Retirado do "rosto de menina - grafitti"

Sou professora do ensino secundário e iniciei a minha atividade profissional no ano letivo de 1991-1992, como estagiária. No ano seguinte começou a minha carreira docente e até agora tive o privilégio de dar aulas de Inglês e Alemão a um grande número de alunos com perfis, características que foram mudando ao longo dos anos. Na década de 90 havia muito pouca indisciplina e os discentes em geral demonstravam mais interesse pela aprendizagem e tinham mais objetivos de vida que queriam alcançar. Um destes objetivos passava por entrar para a universidade e tirar uma licenciatura. Os contextos familiares mais estáveis e funcionais favoreciam este nível de desempenho, assim como o facto da escolaridade obrigatória ser apenas até aos 15 anos.

Com a subida da escolaridade obrigatória para os 18 anos, com sucessivas políticas educativas, na minha opinião, pouco coerentes, pouco ajustadas à realidade das escolas, e mais recentemente facilitadoras da transição dos alunos, os problemas de indisciplina, de desinteresse pela a aprendizagem e de abandono escolar aumentaram consideravelmente.

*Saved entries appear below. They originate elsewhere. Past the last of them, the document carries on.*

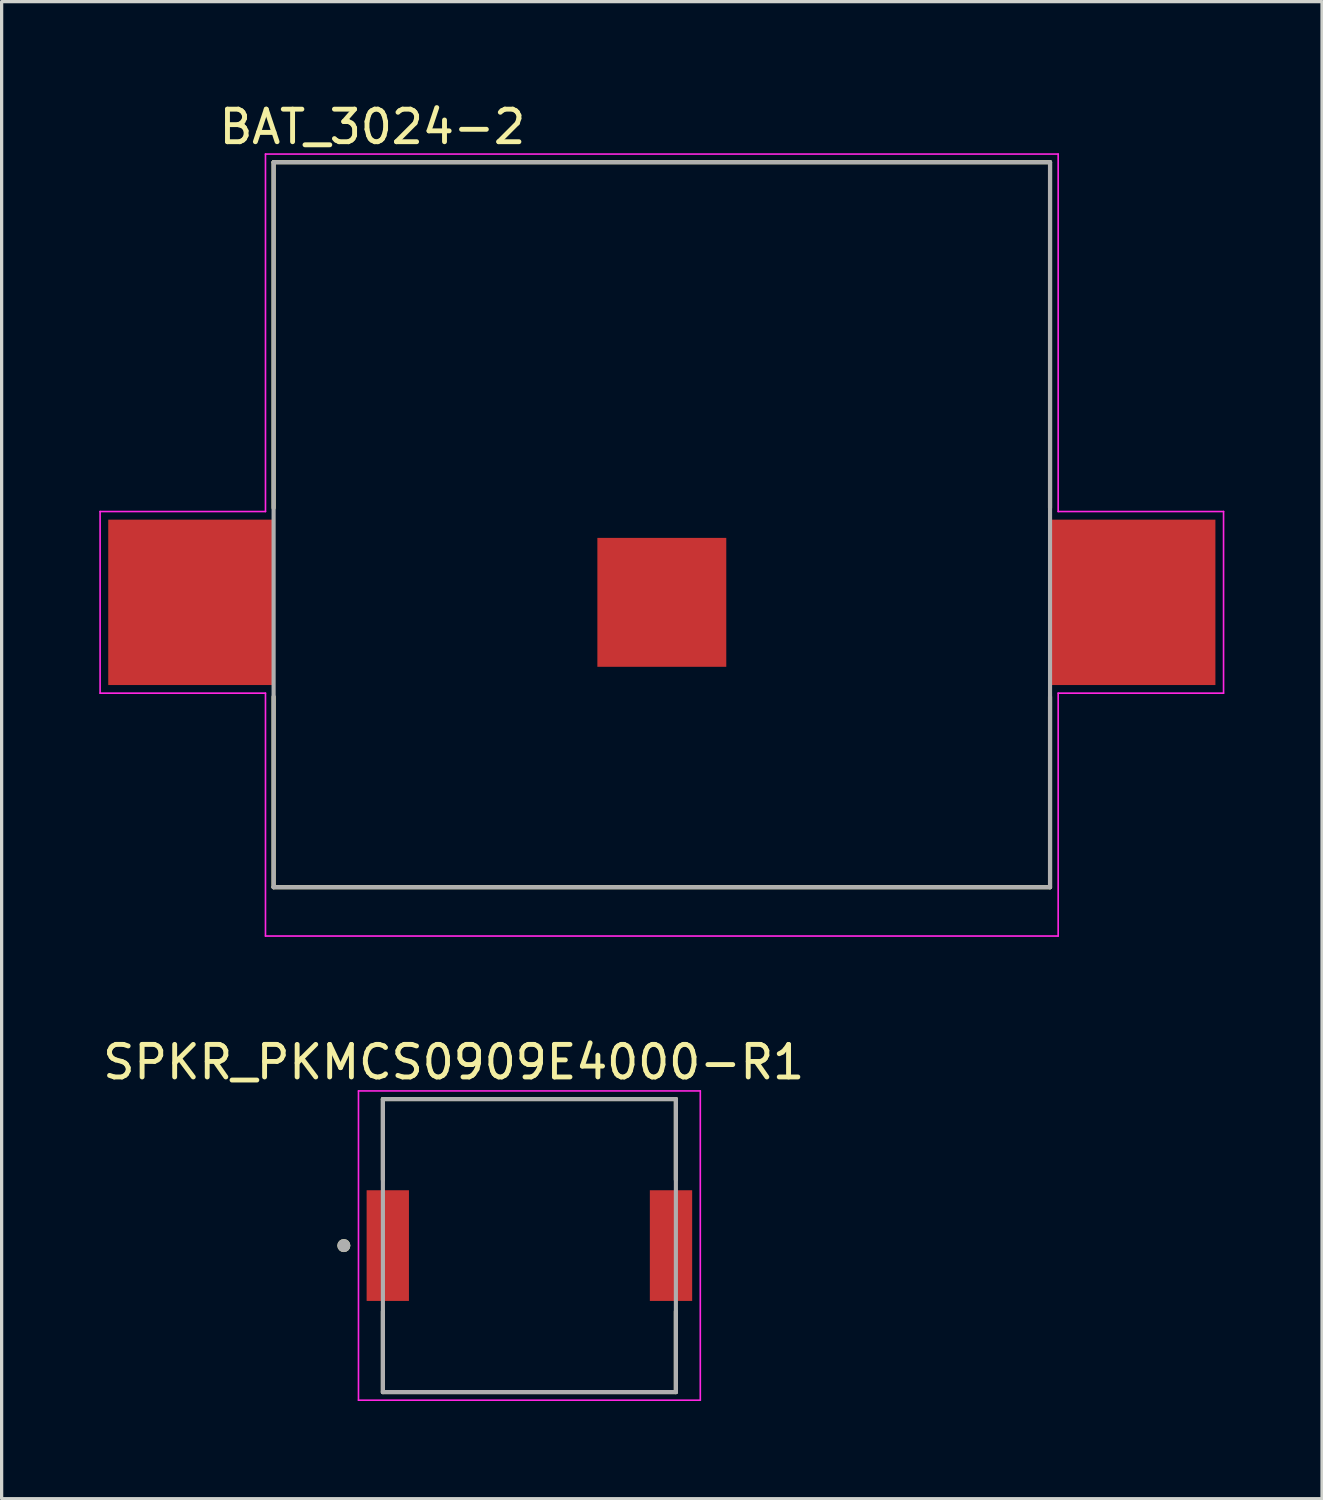
<source format=kicad_pcb>
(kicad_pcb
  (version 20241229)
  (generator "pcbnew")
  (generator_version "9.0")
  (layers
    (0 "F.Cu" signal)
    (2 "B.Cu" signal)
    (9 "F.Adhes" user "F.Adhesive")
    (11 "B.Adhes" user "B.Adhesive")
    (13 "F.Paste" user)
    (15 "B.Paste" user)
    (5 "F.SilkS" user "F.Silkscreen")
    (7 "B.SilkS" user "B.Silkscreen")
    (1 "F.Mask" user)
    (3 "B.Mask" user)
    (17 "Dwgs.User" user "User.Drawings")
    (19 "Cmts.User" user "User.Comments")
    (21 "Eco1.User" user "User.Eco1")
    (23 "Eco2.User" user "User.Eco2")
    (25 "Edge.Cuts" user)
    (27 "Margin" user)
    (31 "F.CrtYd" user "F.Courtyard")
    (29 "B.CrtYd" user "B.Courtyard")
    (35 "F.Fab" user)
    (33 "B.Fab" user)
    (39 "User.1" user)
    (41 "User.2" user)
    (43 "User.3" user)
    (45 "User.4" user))
  (footprint "BAT_3024-2"
    (layer "F.Cu")
    (at 17.28 15.453)
    (property "Reference" "BAT_3024-2" (at -8.89 -14.605 0) (layer "F.SilkS") (effects (font (size 1 1) (thickness 0.15))))
    (attr smd)
    (fp_line (start -11.925 -13.52) (end 11.925 -13.52) (stroke (width 0.127) (type solid)) (layer "F.SilkS"))
    (fp_line (start -11.925 -2.9) (end -11.925 -13.52) (stroke (width 0.127) (type solid)) (layer "F.SilkS"))
    (fp_line (start -11.925 8.75) (end -11.925 2.9) (stroke (width 0.127) (type solid)) (layer "F.SilkS"))
    (fp_line (start 11.925 -13.52) (end 11.925 -2.9) (stroke (width 0.127) (type solid)) (layer "F.SilkS"))
    (fp_line (start 11.925 8.75) (end -11.925 8.75) (stroke (width 0.127) (type solid)) (layer "F.SilkS"))
    (fp_line (start 11.925 8.75) (end 11.925 2.9) (stroke (width 0.127) (type solid)) (layer "F.SilkS"))
    (fp_line (start -17.255 -2.79) (end -17.255 2.79) (stroke (width 0.05) (type solid)) (layer "F.CrtYd"))
    (fp_line (start -17.255 2.79) (end -12.175 2.79) (stroke (width 0.05) (type solid)) (layer "F.CrtYd"))
    (fp_line (start -12.175 -13.77) (end -12.175 -2.79) (stroke (width 0.05) (type solid)) (layer "F.CrtYd"))
    (fp_line (start -12.175 -2.79) (end -17.255 -2.79) (stroke (width 0.05) (type solid)) (layer "F.CrtYd"))
    (fp_line (start -12.175 2.79) (end -12.175 10.25) (stroke (width 0.05) (type solid)) (layer "F.CrtYd"))
    (fp_line (start -12.175 10.25) (end 12.175 10.25) (stroke (width 0.05) (type solid)) (layer "F.CrtYd"))
    (fp_line (start 12.175 -13.77) (end -12.175 -13.77) (stroke (width 0.05) (type solid)) (layer "F.CrtYd"))
    (fp_line (start 12.175 -2.79) (end 12.175 -13.77) (stroke (width 0.05) (type solid)) (layer "F.CrtYd"))
    (fp_line (start 12.175 -2.79) (end 17.255 -2.79) (stroke (width 0.05) (type solid)) (layer "F.CrtYd"))
    (fp_line (start 12.175 10.25) (end 12.175 2.79) (stroke (width 0.05) (type solid)) (layer "F.CrtYd"))
    (fp_line (start 17.255 -2.79) (end 17.255 2.79) (stroke (width 0.05) (type solid)) (layer "F.CrtYd"))
    (fp_line (start 17.255 2.79) (end 12.175 2.79) (stroke (width 0.05) (type solid)) (layer "F.CrtYd"))
    (fp_line (start -11.925 -13.52) (end 11.925 -13.52) (stroke (width 0.127) (type solid)) (layer "F.Fab"))
    (fp_line (start -11.925 8.75) (end -11.925 -13.52) (stroke (width 0.127) (type solid)) (layer "F.Fab"))
    (fp_line (start 11.925 -13.52) (end 11.925 8.75) (stroke (width 0.127) (type solid)) (layer "F.Fab"))
    (fp_line (start 11.925 8.75) (end -11.925 8.75) (stroke (width 0.127) (type solid)) (layer "F.Fab"))
    (pad "N" smd rect (at 0 0) (size 3.96 3.96) (layers "F.Cu" "F.Mask"))
    (pad "P1" smd rect (at -14.465 0) (size 5.08 5.08) (layers "F.Cu" "F.Mask" "F.Paste"))
    (pad "P2" smd rect (at 14.465 0) (size 5.08 5.08) (layers "F.Cu" "F.Mask" "F.Paste")))
  (footprint "SPKR_PKMCS0909E4000-R1"
    (layer "F.Cu")
    (at 13.212 35.212)
    (property "Reference" "SPKR_PKMCS0909E4000-R1" (at -2.325 -5.635 0) (layer "F.SilkS") (effects (font (size 1 1) (thickness 0.15))))
    (attr smd)
    (fp_line (start -4.5 -4.5) (end 4.5 -4.5) (stroke (width 0.127) (type solid)) (layer "F.SilkS"))
    (fp_line (start -4.5 -2.02) (end -4.5 -4.5) (stroke (width 0.127) (type solid)) (layer "F.SilkS"))
    (fp_line (start -4.5 4.5) (end -4.5 2.02) (stroke (width 0.127) (type solid)) (layer "F.SilkS"))
    (fp_line (start 4.5 -4.5) (end 4.5 -2.02) (stroke (width 0.127) (type solid)) (layer "F.SilkS"))
    (fp_line (start 4.5 2.02) (end 4.5 4.5) (stroke (width 0.127) (type solid)) (layer "F.SilkS"))
    (fp_line (start 4.5 4.5) (end -4.5 4.5) (stroke (width 0.127) (type solid)) (layer "F.SilkS"))
    (fp_circle (center -5.7 0) (end -5.6 0) (stroke (width 0.2) (type solid)) (fill no) (layer "F.SilkS"))
    (fp_line (start -5.25 -4.75) (end -5.25 4.75) (stroke (width 0.05) (type solid)) (layer "F.CrtYd"))
    (fp_line (start -5.25 4.75) (end 5.25 4.75) (stroke (width 0.05) (type solid)) (layer "F.CrtYd"))
    (fp_line (start 5.25 -4.75) (end -5.25 -4.75) (stroke (width 0.05) (type solid)) (layer "F.CrtYd"))
    (fp_line (start 5.25 4.75) (end 5.25 -4.75) (stroke (width 0.05) (type solid)) (layer "F.CrtYd"))
    (fp_line (start -4.5 -4.5) (end 4.5 -4.5) (stroke (width 0.127) (type solid)) (layer "F.Fab"))
    (fp_line (start -4.5 4.5) (end -4.5 -4.5) (stroke (width 0.127) (type solid)) (layer "F.Fab"))
    (fp_line (start 4.5 -4.5) (end 4.5 4.5) (stroke (width 0.127) (type solid)) (layer "F.Fab"))
    (fp_line (start 4.5 4.5) (end -4.5 4.5) (stroke (width 0.127) (type solid)) (layer "F.Fab"))
    (fp_circle (center -5.7 0) (end -5.6 0) (stroke (width 0.2) (type solid)) (fill no) (layer "F.Fab"))
    (pad "1" smd rect (at -4.35 0) (size 1.3 3.4) (layers "F.Cu" "F.Mask" "F.Paste"))
    (pad "2" smd rect (at 4.35 0) (size 1.3 3.4) (layers "F.Cu" "F.Mask" "F.Paste")))
  (gr_rect
    (start -3 -3)
    (end 37.56 42.986)
    (stroke (width 0.1) (type default))
    (fill no)
    (layer "Edge.Cuts")))
</source>
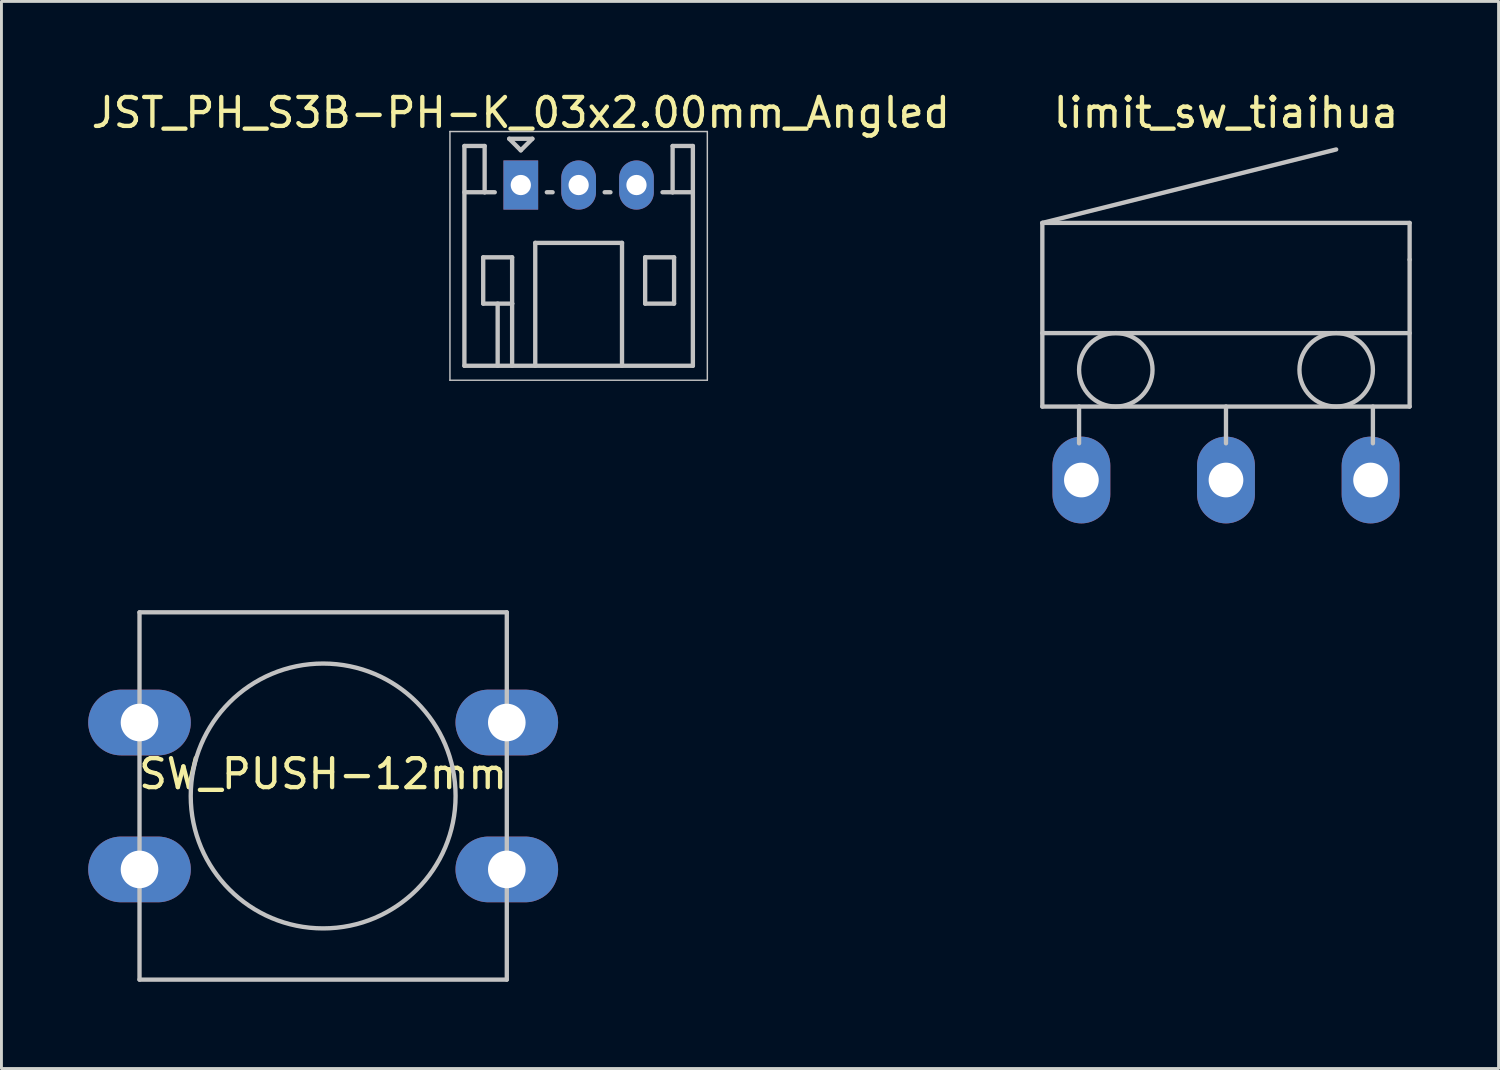
<source format=kicad_pcb>
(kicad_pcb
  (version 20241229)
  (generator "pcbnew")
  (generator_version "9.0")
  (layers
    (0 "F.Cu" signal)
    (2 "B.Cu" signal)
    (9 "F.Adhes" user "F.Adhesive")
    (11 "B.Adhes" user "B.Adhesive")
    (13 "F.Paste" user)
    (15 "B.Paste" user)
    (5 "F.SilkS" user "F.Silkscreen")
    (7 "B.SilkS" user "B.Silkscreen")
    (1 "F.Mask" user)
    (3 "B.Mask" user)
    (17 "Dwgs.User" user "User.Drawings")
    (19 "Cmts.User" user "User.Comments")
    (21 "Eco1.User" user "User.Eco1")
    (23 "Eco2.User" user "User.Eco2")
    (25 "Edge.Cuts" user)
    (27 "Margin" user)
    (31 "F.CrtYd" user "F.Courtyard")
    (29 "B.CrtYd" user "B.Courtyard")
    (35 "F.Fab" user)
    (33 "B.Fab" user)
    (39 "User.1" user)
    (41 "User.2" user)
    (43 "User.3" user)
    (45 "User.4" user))
  (footprint "JST_PH_S3B-PH-K_03x2.00mm_Angled"
    (layer "F.Cu")
    (at 14.958 3.348)
    (property "Reference" "JST_PH_S3B-PH-K_03x2.00mm_Angled" (at 0 -2.5 0) (layer "F.SilkS") (effects (font (size 1 1) (thickness 0.15))))
    (attr through_hole)
    (fp_line (start -2.45 -1.85) (end 6.45 -1.85) (stroke (width 0.05) (type solid)) (layer "Dwgs.User"))
    (fp_line (start -2.45 6.75) (end -2.45 -1.85) (stroke (width 0.05) (type solid)) (layer "Dwgs.User"))
    (fp_line (start -1.95 -1.35) (end -1.95 6.25) (stroke (width 0.15) (type solid)) (layer "Dwgs.User"))
    (fp_line (start -1.95 0.25) (end -1.25 0.25) (stroke (width 0.15) (type solid)) (layer "Dwgs.User"))
    (fp_line (start -1.95 6.25) (end 5.95 6.25) (stroke (width 0.15) (type solid)) (layer "Dwgs.User"))
    (fp_line (start -1.3 2.5) (end -1.3 4.1) (stroke (width 0.15) (type solid)) (layer "Dwgs.User"))
    (fp_line (start -1.3 4.1) (end -0.3 4.1) (stroke (width 0.15) (type solid)) (layer "Dwgs.User"))
    (fp_line (start -1.25 -1.35) (end -1.95 -1.35) (stroke (width 0.15) (type solid)) (layer "Dwgs.User"))
    (fp_line (start -1.25 0.25) (end -1.25 -1.35) (stroke (width 0.15) (type solid)) (layer "Dwgs.User"))
    (fp_line (start -0.9 0.25) (end -1.25 0.25) (stroke (width 0.15) (type solid)) (layer "Dwgs.User"))
    (fp_line (start -0.8 4.1) (end -0.8 6.25) (stroke (width 0.15) (type solid)) (layer "Dwgs.User"))
    (fp_line (start -0.4 -1.6) (end 0.4 -1.6) (stroke (width 0.15) (type solid)) (layer "Dwgs.User"))
    (fp_line (start -0.3 2.5) (end -1.3 2.5) (stroke (width 0.15) (type solid)) (layer "Dwgs.User"))
    (fp_line (start -0.3 4.1) (end -0.3 2.5) (stroke (width 0.15) (type solid)) (layer "Dwgs.User"))
    (fp_line (start -0.3 4.1) (end -0.3 6.25) (stroke (width 0.15) (type solid)) (layer "Dwgs.User"))
    (fp_line (start 0 -1.2) (end -0.4 -1.6) (stroke (width 0.15) (type solid)) (layer "Dwgs.User"))
    (fp_line (start 0.4 -1.6) (end 0 -1.2) (stroke (width 0.15) (type solid)) (layer "Dwgs.User"))
    (fp_line (start 0.5 2) (end 3.5 2) (stroke (width 0.15) (type solid)) (layer "Dwgs.User"))
    (fp_line (start 0.5 6.25) (end 0.5 2) (stroke (width 0.15) (type solid)) (layer "Dwgs.User"))
    (fp_line (start 0.9 0.25) (end 1.1 0.25) (stroke (width 0.15) (type solid)) (layer "Dwgs.User"))
    (fp_line (start 2.9 0.25) (end 3.1 0.25) (stroke (width 0.15) (type solid)) (layer "Dwgs.User"))
    (fp_line (start 3.5 2) (end 3.5 6.25) (stroke (width 0.15) (type solid)) (layer "Dwgs.User"))
    (fp_line (start 4.3 2.5) (end 5.3 2.5) (stroke (width 0.15) (type solid)) (layer "Dwgs.User"))
    (fp_line (start 4.3 4.1) (end 4.3 2.5) (stroke (width 0.15) (type solid)) (layer "Dwgs.User"))
    (fp_line (start 5.25 -1.35) (end 5.25 0.25) (stroke (width 0.15) (type solid)) (layer "Dwgs.User"))
    (fp_line (start 5.25 0.25) (end 4.9 0.25) (stroke (width 0.15) (type solid)) (layer "Dwgs.User"))
    (fp_line (start 5.3 2.5) (end 5.3 4.1) (stroke (width 0.15) (type solid)) (layer "Dwgs.User"))
    (fp_line (start 5.3 4.1) (end 4.3 4.1) (stroke (width 0.15) (type solid)) (layer "Dwgs.User"))
    (fp_line (start 5.95 -1.35) (end 5.25 -1.35) (stroke (width 0.15) (type solid)) (layer "Dwgs.User"))
    (fp_line (start 5.95 0.25) (end 5.25 0.25) (stroke (width 0.15) (type solid)) (layer "Dwgs.User"))
    (fp_line (start 5.95 6.25) (end 5.95 -1.35) (stroke (width 0.15) (type solid)) (layer "Dwgs.User"))
    (fp_line (start 6.45 -1.85) (end 6.45 6.75) (stroke (width 0.05) (type solid)) (layer "Dwgs.User"))
    (fp_line (start 6.45 6.75) (end -2.45 6.75) (stroke (width 0.05) (type solid)) (layer "Dwgs.User"))
    (pad "1" thru_hole rect (at 0 0) (size 1.2 1.7) (drill 0.7) (layers "*.Cu" "*.Mask"))
    (pad "2" thru_hole oval (at 2 0) (size 1.2 1.7) (drill 0.7) (layers "*.Cu" "*.Mask"))
    (pad "3" thru_hole oval (at 4 0) (size 1.2 1.7) (drill 0.7) (layers "*.Cu" "*.Mask")))
  (footprint "limit_sw_tiaihua"
    (layer "F.Cu")
    (at 39.342 13.548)
    (property "Reference" "limit_sw_tiaihua" (at 0 -12.7 0) (layer "F.SilkS") (effects (font (size 1 1) (thickness 0.15))))
    (attr through_hole)
    (fp_line (start -6.35 -8.89) (end -6.35 -2.54) (stroke (width 0.15) (type solid)) (layer "Dwgs.User"))
    (fp_line (start -6.35 -8.89) (end 3.81 -11.43) (stroke (width 0.15) (type solid)) (layer "Dwgs.User"))
    (fp_line (start -6.35 -5.08) (end 6.35 -5.08) (stroke (width 0.15) (type solid)) (layer "Dwgs.User"))
    (fp_line (start -6.35 -2.54) (end 6.35 -2.54) (stroke (width 0.15) (type solid)) (layer "Dwgs.User"))
    (fp_line (start -5.08 -1.27) (end -5.08 -2.54) (stroke (width 0.15) (type solid)) (layer "Dwgs.User"))
    (fp_line (start 0 -2.54) (end 0 -1.27) (stroke (width 0.15) (type solid)) (layer "Dwgs.User"))
    (fp_line (start 5.08 -2.54) (end 5.08 -1.27) (stroke (width 0.15) (type solid)) (layer "Dwgs.User"))
    (fp_line (start 6.35 -8.89) (end -6.35 -8.89) (stroke (width 0.15) (type solid)) (layer "Dwgs.User"))
    (fp_line (start 6.35 -7.62) (end 6.35 -8.89) (stroke (width 0.15) (type solid)) (layer "Dwgs.User"))
    (fp_line (start 6.35 -2.54) (end 6.35 -7.62) (stroke (width 0.15) (type solid)) (layer "Dwgs.User"))
    (fp_circle (center -3.81 -3.81) (end -2.54 -3.81) (stroke (width 0.15) (type solid)) (fill no) (layer "Dwgs.User"))
    (fp_circle (center 3.81 -3.81) (end 5.08 -3.81) (stroke (width 0.15) (type solid)) (fill no) (layer "Dwgs.User"))
    (pad "1" thru_hole oval (at 5 0 90) (size 3 2) (drill 1.2) (layers "*.Cu" "*.Mask"))
    (pad "2" thru_hole oval (at -5 0 90) (size 3 2) (drill 1.2) (layers "*.Cu" "*.Mask"))
    (pad "3" thru_hole oval (at 0 0 90) (size 3 2) (drill 1.2) (layers "*.Cu" "*.Mask")))
  (footprint "SW_PUSH-12mm"
    (layer "F.Cu")
    (at 8.124 24.473)
    (property "Reference" "SW_PUSH-12mm" (at 0 -0.762 0) (layer "F.SilkS") (effects (font (size 1 1) (thickness 0.15))))
    (attr through_hole)
    (fp_line (start -6.35 -6.35) (end 6.35 -6.35) (stroke (width 0.15) (type solid)) (layer "Dwgs.User"))
    (fp_line (start -6.35 6.35) (end -6.35 -6.35) (stroke (width 0.15) (type solid)) (layer "Dwgs.User"))
    (fp_line (start 6.35 -6.35) (end 6.35 6.35) (stroke (width 0.15) (type solid)) (layer "Dwgs.User"))
    (fp_line (start 6.35 6.35) (end -6.35 6.35) (stroke (width 0.15) (type solid)) (layer "Dwgs.User"))
    (fp_circle (center 0 0) (end 3.81 2.54) (stroke (width 0.15) (type solid)) (fill no) (layer "Dwgs.User"))
    (pad "1" thru_hole oval (at -6.35 -2.54) (size 3.548 2.272) (drill 1.3) (layers "*.Cu" "*.Mask"))
    (pad "1" thru_hole oval (at 6.35 -2.54) (size 3.548 2.272) (drill 1.3) (layers "*.Cu" "*.Mask"))
    (pad "2" thru_hole oval (at -6.35 2.54) (size 3.548 2.272) (drill 1.3) (layers "*.Cu" "*.Mask"))
    (pad "2" thru_hole oval (at 6.35 2.54) (size 3.548 2.272) (drill 1.3) (layers "*.Cu" "*.Mask")))
  (gr_rect
    (start -3 -3)
    (end 48.767 33.898)
    (stroke (width 0.1) (type default))
    (fill no)
    (layer "Edge.Cuts")))
</source>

A atual geração de alunos com quem trabalho, chamada de geração Z, nasceu na era das tecnologias digitais, das redes sociais, que usam com mestria, mas abusivamente e por vezes de forma pouco cautelosa. São alunos que vivem numa sociedade com uma economia débil, onde as oportunidades de emprego em qualquer área escasseiam, e que têm diferentes tipos de famílias, nem sempre funcionais e presentes. Tenho alunos que apesar de imensas adversidades pessoais, têm sonhos que querem concretizar e que por isso se empenham a fundo para terem um ótimo desempenho escolar. Tenho outros, infelizmente em maior número, que utilizam a indisciplina na sala de aula, na minha opinião, como forma de chamar a atenção sobre si mesmos e/ou como grito de ajuda. São geralmente alunos que falam muito nas aulas ou se escondem atrás do telemóvel, que têm muitas dificuldades em expressar os seus sentimentos e desejos e pouco interesse pela escola enquanto instituição de ensino formal.

De acordo com o documento Perfil dos Alunos à Saída da Escolaridade Obrigatória, homologado pelo Despacho n.º 6478/2017, 26 de julho, pretende-se que o jovem, à saída da escolaridade obrigatória, seja um cidadão:

• munido de múltiplas literacias que lhe permitam analisar e questionar criticamente a realidade, avaliar e selecionar a informação, formular hipóteses e tomar decisões fundamentadas no seu dia a dia;

• livre, autónomo, responsável e consciente de si próprio e do mundo que o rodeia;

• capaz de lidar com a mudança e com a incerteza num mundo em rápida transformação;

• que reconheça a importância e o desafio oferecidos conjuntamente pelas Artes, pelas Humanidades e pela Ciência e a Tecnologia para a sustentabilidade social, cultural, económica e ambiental de Portugal e do mundo;

• capaz de pensar crítica e autonomamente, criativo, com competência de trabalho colaborativo e com capacidade de comunicação;

• apto a continuar a aprendizagem ao longo da vida, como fator decisivo do seu desenvolvimento pessoal e da sua intervenção social;

 • que conheça e respeite os princípios fundamentais da sociedade democrática e os direitos, garantias e liberdades em que esta assenta;

• que valorize o respeito pela dignidade humana, pelo exercício da cidadania plena, pela solidariedade para com os outros, pela diversidade cultural e pelo debate democrático;

• que rejeite todas as formas de discriminação e de exclusão social.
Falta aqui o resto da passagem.